Set out the listing word for word. End with the line that contains "right back paw: (460, 402)".
----- DATASET CONTENT
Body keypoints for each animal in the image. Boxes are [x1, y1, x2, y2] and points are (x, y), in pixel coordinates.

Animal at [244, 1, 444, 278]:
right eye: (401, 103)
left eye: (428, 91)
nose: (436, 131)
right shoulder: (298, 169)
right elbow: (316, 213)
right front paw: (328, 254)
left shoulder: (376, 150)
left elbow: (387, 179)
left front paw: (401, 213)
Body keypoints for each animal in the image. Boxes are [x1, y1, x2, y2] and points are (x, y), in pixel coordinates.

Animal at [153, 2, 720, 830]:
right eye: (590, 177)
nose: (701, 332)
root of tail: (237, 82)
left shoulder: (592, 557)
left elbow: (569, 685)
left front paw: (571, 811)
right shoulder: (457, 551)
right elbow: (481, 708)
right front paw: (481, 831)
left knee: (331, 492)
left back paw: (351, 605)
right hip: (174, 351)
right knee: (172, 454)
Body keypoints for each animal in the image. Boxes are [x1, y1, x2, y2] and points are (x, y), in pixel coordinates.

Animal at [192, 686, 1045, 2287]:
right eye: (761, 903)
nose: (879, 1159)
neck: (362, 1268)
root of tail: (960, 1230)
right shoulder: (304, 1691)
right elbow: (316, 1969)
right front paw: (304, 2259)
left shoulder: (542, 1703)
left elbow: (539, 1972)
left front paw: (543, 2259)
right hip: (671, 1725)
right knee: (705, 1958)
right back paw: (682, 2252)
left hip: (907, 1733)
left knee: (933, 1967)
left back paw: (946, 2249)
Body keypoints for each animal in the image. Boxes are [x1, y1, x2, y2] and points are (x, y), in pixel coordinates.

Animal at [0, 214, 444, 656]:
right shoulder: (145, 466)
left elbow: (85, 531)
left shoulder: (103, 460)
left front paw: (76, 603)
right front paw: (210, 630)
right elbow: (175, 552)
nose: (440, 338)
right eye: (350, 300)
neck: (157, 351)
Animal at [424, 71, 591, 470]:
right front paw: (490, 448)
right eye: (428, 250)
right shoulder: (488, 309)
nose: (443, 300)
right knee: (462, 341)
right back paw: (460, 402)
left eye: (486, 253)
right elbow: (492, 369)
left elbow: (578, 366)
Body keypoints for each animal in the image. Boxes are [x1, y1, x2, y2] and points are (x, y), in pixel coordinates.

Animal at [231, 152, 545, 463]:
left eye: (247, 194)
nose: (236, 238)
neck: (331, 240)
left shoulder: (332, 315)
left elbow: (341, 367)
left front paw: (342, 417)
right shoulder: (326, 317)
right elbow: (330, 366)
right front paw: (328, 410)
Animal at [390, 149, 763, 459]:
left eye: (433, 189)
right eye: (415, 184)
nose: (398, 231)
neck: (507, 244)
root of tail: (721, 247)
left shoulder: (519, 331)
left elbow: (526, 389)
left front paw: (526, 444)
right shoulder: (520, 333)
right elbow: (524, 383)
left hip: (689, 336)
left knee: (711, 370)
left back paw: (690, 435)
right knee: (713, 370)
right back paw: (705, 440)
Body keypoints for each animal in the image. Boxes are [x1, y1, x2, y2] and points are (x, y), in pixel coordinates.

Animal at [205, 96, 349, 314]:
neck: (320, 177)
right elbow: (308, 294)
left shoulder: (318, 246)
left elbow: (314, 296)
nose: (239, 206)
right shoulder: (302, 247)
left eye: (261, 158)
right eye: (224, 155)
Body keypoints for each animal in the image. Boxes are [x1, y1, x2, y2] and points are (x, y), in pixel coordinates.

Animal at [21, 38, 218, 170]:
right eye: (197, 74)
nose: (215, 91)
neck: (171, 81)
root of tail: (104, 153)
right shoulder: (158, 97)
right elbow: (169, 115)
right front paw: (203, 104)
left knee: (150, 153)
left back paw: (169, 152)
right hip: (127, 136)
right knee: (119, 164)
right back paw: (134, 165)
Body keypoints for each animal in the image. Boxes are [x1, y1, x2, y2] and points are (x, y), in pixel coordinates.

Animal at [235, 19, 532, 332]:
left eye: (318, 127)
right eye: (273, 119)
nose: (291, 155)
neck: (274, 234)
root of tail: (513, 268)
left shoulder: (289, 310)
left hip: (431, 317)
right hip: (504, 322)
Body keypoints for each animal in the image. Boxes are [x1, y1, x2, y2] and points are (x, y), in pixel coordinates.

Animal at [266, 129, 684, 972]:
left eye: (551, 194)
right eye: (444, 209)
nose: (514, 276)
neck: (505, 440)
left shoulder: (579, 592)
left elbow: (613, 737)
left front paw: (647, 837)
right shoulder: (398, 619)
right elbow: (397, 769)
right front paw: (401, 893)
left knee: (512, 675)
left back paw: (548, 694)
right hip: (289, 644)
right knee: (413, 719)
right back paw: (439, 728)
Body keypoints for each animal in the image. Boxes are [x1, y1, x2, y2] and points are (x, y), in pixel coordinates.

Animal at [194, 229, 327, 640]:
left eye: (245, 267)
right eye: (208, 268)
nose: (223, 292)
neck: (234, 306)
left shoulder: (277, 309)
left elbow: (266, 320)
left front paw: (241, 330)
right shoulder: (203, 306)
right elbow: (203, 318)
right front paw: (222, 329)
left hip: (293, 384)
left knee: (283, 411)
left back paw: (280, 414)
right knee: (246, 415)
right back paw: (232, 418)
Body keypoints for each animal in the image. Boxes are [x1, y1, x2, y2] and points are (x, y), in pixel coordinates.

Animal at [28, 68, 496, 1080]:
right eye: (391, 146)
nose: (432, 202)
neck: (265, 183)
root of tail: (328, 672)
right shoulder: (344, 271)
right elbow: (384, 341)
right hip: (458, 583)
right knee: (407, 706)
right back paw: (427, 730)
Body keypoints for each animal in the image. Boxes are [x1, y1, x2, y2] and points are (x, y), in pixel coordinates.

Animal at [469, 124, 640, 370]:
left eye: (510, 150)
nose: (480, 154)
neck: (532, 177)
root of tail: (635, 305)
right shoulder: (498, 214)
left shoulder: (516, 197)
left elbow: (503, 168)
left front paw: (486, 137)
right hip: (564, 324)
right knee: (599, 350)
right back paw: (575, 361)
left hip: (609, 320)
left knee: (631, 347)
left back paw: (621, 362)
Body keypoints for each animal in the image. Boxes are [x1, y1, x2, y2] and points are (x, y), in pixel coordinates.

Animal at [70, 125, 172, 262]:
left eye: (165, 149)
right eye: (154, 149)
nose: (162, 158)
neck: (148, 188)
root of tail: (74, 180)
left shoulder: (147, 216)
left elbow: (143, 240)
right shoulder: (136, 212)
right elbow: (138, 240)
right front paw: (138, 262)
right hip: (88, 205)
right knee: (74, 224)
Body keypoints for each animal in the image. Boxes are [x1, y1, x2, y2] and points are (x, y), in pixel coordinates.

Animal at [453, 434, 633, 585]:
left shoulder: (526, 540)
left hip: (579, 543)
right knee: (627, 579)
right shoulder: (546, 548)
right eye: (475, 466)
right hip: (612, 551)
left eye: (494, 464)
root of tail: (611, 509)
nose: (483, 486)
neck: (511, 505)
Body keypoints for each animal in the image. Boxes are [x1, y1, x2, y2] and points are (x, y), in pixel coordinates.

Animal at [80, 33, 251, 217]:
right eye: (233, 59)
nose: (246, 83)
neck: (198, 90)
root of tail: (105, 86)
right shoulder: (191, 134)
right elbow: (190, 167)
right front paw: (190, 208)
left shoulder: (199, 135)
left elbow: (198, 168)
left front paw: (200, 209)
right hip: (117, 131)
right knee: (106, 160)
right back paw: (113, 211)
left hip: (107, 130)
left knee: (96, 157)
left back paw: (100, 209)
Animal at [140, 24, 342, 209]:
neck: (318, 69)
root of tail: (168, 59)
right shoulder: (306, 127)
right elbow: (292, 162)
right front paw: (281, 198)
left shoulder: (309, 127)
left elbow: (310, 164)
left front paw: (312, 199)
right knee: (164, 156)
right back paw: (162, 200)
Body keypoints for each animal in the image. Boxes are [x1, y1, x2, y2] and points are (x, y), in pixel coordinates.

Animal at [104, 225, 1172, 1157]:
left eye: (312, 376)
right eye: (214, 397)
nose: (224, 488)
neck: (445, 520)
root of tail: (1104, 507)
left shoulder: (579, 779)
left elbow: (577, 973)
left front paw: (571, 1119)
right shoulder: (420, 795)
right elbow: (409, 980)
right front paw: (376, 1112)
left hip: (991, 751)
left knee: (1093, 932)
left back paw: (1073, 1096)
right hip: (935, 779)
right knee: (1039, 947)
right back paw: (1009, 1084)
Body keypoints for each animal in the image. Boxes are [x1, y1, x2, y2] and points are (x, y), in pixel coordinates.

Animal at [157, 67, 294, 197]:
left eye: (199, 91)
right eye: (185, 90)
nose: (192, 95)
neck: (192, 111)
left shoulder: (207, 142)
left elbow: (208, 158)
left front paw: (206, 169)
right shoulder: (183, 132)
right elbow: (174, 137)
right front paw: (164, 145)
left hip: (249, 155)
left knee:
----------
EXPECTED ANSWER –
Body keypoints for each animal in the image. Boxes are [x1, y1, x2, y2] and points are (x, y), in pixel coordinates.

Animal at [244, 1, 444, 278]:
right eye: (401, 103)
left eye: (428, 91)
nose: (436, 131)
right shoulder: (298, 169)
right elbow: (316, 213)
right front paw: (328, 254)
left shoulder: (376, 150)
left elbow: (387, 179)
left front paw: (401, 213)
Body keypoints for each animal in the image. Boxes are [x1, y1, x2, y2] and points are (x, y), in pixel coordinates.

Animal at [153, 2, 720, 830]:
right eye: (590, 177)
nose: (701, 332)
root of tail: (237, 82)
left shoulder: (592, 557)
left elbow: (569, 685)
left front paw: (571, 811)
right shoulder: (457, 551)
right elbow: (481, 708)
right front paw: (481, 831)
left knee: (331, 492)
left back paw: (351, 605)
right hip: (174, 351)
right knee: (172, 454)
Body keypoints for each animal in the image. Boxes are [x1, y1, x2, y2] and points are (x, y), in pixel coordinates.

Animal at [192, 686, 1045, 2287]:
right eye: (761, 903)
nose: (879, 1159)
neck: (362, 1268)
root of tail: (960, 1230)
right shoulder: (304, 1691)
right elbow: (316, 1969)
right front paw: (304, 2259)
left shoulder: (542, 1703)
left elbow: (539, 1972)
left front paw: (543, 2259)
right hip: (671, 1725)
right knee: (705, 1958)
right back paw: (682, 2252)
left hip: (907, 1733)
left knee: (933, 1967)
left back paw: (946, 2249)
Body keypoints for each animal in the image. Boxes are [x1, y1, x2, y2] and points are (x, y), in pixel coordinates.

Animal at [0, 214, 444, 656]:
right shoulder: (145, 466)
left elbow: (85, 531)
left shoulder: (103, 460)
left front paw: (76, 603)
right front paw: (210, 630)
right elbow: (175, 552)
nose: (440, 338)
right eye: (350, 300)
neck: (157, 351)
Animal at [424, 71, 591, 470]:
right front paw: (490, 448)
right eye: (428, 250)
right shoulder: (488, 309)
nose: (443, 300)
right knee: (462, 341)
right back paw: (460, 402)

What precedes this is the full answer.